National Centre for English Language Teaching and Research, Macquarie University in association with the Centre for Applied Language Research at Edith Cowan University

Place of Publication

[Sydney], NSW

School

Centre for Applied Language Research

Funders

Australian Research Council

Grant Number

A79532392

Comments

Malcolm, I., & Rochecouste, J. (1998). Australian Aboriginal students in higher education. [Sydney], Australia: Macquarie University, National Centre for English Language Teaching and Research.

Aboriginal and Torres Strait Islander people are advised that this document may contain references to people who have died.

Abstract

One of the striking features of Australian higher education over the last ten years has been the marked increase in participation by Indigenous Australians. In a National Review of Education for Aboriginal and Torres Strait Islander Peoples, carried out in 1994, it was noted that the number of Aboriginal and Torres Strait Islander students had more than doubled between 1988 and 1993 (National Review of Education for Aboriginal and Torres Strait Islander Peoples, 1994:28-29). Indigenous Australians constitute 1.6 per cent of the population of Australia and in 1993 some 5,578 indigenous people were attending Australian public universities, which is 1.3% of all Australian students in percentage terms. Edith Cowan University, in 1995, had an overall student population of 18,058 and an Aboriginal student population of 359 (2% of the total).

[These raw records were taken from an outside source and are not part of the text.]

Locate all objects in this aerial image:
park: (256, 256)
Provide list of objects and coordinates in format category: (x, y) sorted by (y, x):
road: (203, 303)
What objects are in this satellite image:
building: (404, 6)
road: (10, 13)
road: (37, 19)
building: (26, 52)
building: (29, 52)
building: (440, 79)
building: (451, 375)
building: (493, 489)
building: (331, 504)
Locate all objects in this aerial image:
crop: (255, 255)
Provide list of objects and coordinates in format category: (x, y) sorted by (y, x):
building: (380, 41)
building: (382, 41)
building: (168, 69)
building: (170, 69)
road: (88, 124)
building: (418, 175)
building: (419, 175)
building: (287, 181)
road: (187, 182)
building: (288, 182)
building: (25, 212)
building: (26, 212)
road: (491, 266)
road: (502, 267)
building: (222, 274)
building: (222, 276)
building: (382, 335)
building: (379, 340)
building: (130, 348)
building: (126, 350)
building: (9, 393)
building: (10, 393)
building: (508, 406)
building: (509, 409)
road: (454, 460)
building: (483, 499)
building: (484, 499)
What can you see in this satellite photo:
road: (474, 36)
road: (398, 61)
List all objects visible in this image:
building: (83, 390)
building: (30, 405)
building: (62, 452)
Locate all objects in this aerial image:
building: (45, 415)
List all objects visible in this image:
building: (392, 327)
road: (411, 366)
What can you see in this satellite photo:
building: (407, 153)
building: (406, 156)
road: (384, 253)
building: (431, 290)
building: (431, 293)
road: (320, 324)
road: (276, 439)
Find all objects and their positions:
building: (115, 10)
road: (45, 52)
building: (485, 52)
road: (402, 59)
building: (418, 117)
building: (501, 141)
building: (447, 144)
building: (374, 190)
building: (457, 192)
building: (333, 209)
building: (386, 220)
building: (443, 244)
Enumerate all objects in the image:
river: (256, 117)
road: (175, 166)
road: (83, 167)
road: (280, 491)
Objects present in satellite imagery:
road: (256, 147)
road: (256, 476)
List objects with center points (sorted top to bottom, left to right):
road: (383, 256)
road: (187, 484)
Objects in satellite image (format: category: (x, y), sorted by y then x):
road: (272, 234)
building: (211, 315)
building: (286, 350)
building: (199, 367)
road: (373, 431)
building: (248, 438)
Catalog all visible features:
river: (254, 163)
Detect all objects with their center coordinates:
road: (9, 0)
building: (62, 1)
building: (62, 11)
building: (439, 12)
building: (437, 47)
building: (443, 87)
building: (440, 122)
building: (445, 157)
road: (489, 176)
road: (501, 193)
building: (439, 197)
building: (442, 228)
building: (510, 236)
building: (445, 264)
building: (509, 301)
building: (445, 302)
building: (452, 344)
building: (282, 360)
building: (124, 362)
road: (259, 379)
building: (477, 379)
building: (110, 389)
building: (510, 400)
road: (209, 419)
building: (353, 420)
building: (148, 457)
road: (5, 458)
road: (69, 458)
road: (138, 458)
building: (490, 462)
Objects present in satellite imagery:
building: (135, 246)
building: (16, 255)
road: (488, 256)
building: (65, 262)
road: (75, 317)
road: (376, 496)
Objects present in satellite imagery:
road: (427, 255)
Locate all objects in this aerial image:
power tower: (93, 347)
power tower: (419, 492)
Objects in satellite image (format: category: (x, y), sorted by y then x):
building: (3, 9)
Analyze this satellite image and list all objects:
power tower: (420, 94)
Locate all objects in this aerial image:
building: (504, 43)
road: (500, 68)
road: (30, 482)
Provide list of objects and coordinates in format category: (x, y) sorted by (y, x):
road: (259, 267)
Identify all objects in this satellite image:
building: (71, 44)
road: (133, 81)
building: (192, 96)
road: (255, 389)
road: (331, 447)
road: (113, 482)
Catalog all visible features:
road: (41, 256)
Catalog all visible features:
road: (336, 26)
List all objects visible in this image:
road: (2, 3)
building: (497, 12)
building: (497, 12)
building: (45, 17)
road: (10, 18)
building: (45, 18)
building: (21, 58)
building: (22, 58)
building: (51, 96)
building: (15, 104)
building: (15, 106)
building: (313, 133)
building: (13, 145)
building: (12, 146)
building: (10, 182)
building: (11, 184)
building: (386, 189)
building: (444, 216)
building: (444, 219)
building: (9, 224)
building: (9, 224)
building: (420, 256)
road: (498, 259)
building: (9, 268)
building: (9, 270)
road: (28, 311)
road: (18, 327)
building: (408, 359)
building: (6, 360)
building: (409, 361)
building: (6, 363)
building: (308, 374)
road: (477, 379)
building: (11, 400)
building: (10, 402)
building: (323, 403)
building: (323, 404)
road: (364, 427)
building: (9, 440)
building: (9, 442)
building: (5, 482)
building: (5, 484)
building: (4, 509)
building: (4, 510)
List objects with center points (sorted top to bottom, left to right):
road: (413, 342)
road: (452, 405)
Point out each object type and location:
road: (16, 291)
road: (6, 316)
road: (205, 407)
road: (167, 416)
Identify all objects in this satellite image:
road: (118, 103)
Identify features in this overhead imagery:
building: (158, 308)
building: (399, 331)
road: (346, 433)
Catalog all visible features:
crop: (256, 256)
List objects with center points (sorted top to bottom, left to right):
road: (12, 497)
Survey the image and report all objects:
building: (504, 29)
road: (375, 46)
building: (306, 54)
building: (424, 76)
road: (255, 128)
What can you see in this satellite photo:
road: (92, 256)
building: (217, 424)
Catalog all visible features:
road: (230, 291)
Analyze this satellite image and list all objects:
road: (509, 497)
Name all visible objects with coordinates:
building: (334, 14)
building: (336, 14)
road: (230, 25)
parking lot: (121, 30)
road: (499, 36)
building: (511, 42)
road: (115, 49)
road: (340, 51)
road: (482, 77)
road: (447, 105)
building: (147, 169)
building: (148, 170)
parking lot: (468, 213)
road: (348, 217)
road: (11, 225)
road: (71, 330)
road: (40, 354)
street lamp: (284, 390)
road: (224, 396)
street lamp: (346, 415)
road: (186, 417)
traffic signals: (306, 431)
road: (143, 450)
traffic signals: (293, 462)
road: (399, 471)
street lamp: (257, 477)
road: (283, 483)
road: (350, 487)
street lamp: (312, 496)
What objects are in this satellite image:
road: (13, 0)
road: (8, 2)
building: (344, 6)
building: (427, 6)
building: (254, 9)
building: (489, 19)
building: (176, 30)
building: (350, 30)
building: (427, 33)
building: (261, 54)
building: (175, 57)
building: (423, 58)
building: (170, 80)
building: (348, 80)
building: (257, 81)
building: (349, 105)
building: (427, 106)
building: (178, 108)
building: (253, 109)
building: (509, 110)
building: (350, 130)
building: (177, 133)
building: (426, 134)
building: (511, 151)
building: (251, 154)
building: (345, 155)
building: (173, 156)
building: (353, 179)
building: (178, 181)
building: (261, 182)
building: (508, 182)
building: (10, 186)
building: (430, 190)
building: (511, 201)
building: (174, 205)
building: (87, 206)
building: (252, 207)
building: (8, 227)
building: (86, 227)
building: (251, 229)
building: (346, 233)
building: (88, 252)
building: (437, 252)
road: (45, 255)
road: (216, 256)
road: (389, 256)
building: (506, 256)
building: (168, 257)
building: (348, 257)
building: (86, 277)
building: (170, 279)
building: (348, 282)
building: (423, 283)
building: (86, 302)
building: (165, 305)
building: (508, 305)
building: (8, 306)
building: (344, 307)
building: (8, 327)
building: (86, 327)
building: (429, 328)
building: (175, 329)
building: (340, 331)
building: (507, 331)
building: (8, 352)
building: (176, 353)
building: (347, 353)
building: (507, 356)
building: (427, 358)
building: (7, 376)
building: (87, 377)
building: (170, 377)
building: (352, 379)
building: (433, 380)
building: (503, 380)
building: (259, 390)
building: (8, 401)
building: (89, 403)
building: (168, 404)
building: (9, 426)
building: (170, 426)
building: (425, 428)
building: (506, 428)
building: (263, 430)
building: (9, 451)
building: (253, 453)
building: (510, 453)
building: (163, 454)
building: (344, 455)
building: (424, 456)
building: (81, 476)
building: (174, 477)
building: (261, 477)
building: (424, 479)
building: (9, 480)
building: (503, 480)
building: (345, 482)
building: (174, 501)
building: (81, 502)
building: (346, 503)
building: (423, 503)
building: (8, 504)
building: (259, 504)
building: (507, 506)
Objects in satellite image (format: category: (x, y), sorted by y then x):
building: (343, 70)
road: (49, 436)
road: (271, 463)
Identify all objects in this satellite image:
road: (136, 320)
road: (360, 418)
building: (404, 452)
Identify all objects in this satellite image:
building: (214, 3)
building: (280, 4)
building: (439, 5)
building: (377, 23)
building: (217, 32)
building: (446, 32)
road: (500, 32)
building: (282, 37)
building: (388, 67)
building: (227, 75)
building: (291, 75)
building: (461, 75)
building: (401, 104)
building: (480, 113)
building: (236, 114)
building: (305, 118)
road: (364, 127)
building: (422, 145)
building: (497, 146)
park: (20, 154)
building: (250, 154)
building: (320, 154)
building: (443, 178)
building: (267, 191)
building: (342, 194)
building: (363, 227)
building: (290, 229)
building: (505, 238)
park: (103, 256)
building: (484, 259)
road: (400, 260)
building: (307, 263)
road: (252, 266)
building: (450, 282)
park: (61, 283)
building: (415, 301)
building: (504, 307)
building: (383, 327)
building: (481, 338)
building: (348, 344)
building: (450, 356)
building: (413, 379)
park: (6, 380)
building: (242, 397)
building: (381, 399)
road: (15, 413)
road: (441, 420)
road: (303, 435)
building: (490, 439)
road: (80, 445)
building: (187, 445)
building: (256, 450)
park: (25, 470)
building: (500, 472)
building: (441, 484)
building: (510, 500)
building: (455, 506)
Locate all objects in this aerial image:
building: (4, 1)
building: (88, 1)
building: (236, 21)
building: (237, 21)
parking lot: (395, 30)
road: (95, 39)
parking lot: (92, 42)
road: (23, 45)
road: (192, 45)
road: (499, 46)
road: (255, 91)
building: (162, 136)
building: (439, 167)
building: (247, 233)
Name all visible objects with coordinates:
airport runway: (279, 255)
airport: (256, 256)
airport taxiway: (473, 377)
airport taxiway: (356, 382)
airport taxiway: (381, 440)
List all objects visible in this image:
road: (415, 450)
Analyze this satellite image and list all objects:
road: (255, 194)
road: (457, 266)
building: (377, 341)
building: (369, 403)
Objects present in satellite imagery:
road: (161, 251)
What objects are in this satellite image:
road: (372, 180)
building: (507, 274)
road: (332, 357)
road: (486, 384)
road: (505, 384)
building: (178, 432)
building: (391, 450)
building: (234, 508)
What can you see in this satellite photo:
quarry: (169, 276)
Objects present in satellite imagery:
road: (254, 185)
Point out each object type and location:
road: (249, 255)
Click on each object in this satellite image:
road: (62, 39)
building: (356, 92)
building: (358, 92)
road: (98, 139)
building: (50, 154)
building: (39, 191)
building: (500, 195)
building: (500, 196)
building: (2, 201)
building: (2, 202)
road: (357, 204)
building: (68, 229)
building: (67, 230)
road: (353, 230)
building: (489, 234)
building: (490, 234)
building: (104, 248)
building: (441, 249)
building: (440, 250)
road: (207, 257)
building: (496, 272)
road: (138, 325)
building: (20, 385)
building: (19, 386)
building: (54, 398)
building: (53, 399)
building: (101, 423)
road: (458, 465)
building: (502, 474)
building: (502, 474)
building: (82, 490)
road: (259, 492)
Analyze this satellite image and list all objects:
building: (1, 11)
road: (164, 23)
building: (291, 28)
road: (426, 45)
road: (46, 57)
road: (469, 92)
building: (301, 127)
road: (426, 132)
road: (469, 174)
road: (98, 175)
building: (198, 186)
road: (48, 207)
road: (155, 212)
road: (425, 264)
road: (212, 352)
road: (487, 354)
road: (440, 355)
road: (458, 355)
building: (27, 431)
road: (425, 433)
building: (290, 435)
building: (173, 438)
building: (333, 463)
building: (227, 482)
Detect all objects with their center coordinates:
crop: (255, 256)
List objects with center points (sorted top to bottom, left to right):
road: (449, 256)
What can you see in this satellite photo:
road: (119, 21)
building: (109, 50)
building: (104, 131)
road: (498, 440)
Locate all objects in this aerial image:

In some ways, however, these encouraging figures are deceptive. A majority of the Aboriginal students enrolled in the university (64%) are engaged in bridging courses which were set up to prepare them for entry to university degrees. Like the degree students, some of these are on campus, some in regional centres and some are enrolled as external students, coming to the university twice a semester for a week's intensive tuition. The population of Indigenous Australians in higher education also differs from the non-Indigenous population in that they are more likely to have gained entry through special provisions: they are older when commencing university and they are under-represented in many areas of study, particularly science, technology and the more prestigious professional areas such as medicine, law and engineering.